- _TESTO DI STUDIO_:
Il concetto di pace è chiaramente multidimensionale, comprendente anche gli aspetti economici: “pace e sicurezza, sviluppo e diritti umani sono i tre pilastri del sistema delle Nazioni Unite e le fondamenta della sicurezza collettiva e del benessere, fra loro interconnessi e reciprocamente rafforzantisi”.
Si sottolinea inoltre l’importanza dell’educazione per la pace e i diritti umani, richiamando sia la Dichiarazione delle Nazioni Unite sull’educazione e la formazione ai diritti umani sia la Dichiarazione su una Cultura di pace. All’educazione, come già accennato, è dedicato l’articolo 4 del dispositivo, che fa esplicito riferimento all’obbligo di promuovere le istituzioni nazionali e internationali di educazione per la pace: l’ottica è dunque infrastrutturale.
Insomma, per capire il senso della Dichiarazione e operare nella direzione della pace positiva, occorre coniugare insieme preambolo e dispositivo e, naturalmente, utilizzare la proposta iniziale del Comitato Consultivo del Consiglio quale utilissimo sussidio prodotto in sede di lavori preparatori. Questa operazione interpretativa offre chiari elementi per definire il sostantivo ‘pace’ nel senso della pace positiva, cioè come dritto umano fondamentale ad un ordine internazionale e sociale in cui tutti i diritti enunciati nella Dichiarazione universale possono essere pienamente realizzati.

- _DATI REGISTRATI_:
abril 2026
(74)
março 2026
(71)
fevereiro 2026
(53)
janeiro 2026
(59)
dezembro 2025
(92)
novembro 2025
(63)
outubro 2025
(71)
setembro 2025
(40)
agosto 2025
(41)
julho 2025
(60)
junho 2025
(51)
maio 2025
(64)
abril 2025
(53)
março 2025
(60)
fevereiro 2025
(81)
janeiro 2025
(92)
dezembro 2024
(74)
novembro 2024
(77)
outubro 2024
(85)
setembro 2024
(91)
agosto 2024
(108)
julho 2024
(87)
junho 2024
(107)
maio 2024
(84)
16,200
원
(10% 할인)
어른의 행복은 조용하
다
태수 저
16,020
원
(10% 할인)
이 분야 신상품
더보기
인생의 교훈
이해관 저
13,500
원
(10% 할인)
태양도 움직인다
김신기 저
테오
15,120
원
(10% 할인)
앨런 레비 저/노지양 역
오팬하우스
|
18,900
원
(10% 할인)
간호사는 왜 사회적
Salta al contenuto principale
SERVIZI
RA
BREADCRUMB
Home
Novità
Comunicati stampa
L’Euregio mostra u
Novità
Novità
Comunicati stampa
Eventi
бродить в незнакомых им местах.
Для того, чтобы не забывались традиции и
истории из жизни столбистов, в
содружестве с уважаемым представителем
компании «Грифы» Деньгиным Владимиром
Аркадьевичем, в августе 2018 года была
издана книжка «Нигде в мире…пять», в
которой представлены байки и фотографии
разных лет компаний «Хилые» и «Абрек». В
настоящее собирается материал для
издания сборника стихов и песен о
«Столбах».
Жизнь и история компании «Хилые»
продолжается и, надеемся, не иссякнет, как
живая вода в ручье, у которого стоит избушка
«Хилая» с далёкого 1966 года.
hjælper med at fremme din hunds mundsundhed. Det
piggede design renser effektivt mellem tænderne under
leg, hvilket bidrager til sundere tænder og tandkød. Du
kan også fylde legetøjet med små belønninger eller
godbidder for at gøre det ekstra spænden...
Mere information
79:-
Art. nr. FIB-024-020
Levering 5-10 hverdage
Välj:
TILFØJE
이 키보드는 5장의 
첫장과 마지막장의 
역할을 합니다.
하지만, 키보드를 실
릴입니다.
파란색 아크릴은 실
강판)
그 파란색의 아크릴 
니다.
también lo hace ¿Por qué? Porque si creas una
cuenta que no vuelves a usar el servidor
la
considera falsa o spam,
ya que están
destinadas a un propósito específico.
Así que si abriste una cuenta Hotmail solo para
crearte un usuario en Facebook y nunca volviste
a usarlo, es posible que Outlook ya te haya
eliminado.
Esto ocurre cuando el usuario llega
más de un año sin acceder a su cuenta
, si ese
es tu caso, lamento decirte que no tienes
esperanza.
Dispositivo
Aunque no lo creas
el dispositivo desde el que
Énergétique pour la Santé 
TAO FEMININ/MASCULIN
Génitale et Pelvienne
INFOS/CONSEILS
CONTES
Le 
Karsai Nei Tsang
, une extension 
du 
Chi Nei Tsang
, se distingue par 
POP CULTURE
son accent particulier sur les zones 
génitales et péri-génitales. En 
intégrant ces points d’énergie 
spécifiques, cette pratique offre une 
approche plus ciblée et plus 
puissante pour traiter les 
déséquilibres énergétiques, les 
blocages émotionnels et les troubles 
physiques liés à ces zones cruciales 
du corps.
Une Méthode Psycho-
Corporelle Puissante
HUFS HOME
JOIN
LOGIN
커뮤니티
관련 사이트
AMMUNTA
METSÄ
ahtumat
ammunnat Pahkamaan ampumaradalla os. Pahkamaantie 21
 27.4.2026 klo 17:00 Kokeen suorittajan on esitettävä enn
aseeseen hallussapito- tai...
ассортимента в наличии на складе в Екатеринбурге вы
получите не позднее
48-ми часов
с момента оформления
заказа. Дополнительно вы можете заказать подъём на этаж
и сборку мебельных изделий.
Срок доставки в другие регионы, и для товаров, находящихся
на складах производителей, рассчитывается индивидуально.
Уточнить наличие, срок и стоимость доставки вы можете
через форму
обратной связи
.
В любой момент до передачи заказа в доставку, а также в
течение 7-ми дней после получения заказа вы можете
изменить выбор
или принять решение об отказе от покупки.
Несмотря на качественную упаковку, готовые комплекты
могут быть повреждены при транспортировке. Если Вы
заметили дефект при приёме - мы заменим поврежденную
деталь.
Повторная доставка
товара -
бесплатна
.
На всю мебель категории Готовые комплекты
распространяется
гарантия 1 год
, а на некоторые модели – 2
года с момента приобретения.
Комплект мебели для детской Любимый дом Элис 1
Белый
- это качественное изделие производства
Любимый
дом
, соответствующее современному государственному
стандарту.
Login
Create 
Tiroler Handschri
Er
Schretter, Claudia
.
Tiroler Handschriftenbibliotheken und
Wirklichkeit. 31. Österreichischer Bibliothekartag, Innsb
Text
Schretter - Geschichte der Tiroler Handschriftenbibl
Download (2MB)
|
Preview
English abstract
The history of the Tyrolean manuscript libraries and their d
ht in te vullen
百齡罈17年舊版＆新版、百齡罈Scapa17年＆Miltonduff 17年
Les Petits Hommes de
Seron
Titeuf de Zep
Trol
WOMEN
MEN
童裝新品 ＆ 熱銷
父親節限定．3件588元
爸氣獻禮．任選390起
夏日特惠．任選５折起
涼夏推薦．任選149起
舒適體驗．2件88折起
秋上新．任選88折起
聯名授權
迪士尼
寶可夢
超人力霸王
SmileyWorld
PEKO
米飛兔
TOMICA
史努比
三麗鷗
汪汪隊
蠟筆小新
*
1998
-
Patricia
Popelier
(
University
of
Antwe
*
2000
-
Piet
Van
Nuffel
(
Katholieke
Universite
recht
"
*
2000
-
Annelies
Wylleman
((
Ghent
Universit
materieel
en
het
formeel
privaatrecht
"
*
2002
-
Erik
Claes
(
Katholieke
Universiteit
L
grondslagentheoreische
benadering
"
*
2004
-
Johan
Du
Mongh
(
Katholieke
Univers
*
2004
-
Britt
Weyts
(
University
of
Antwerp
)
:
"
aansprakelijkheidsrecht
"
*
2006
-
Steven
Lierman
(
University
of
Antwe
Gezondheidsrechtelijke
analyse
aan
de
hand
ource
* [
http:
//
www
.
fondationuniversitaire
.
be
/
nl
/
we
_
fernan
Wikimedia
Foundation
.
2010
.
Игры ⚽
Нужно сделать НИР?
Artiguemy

- _LAVORO RICHIESTO_:
Scrivi il seguito del testo di studio sulla pace, partendo da dopo la sua ultima frase. Le voci non hanno alcun legame con il testo di studio.

- _RISPOSTA ALL'ESERCIZIO_:
Quanto al peso politico dell’ampia maggioranza (34 a favore) con cui è stata approvata la Dichiarazione, si fa notare che ne fanno parte potenze del calibro della Cina, dell’India e della Federazione Russa, la cui popolazione rappresenta i tre quarti della popolazione mondiale. Anche di questo avrebbero dovuto tener conto i paesi occidentali, badando alla sostanza dell’atto più che alla morfologia geopolitica dei sostenitori della Dichiarazione. Il fatto che in questa maggioranza ci siano paesi i cui governi non brillano per il rispetto dei diritti umani, della democrazia e dello stato di diritto, mette in risalto la scarsa intelligenza politica e la cattiva coscienza di quei governi che professano fedeltà a valori universali e allo stesso tempo primeggiano nel produrre ed esportare armi e scatenano guerre e interventi armati al di fuori della legalità internazionale. Senza dire che tengono poco conto dell’ampia mobilitazione di società civile per i diritti umani e la pace, la quale da voce alla coscienza morale dei popoli.
Ora il testo approvato dal Consiglio diritti umani passa all’Assemblea generale e in quella sede vedremo se la maggioranza aumenterà ulteriormente.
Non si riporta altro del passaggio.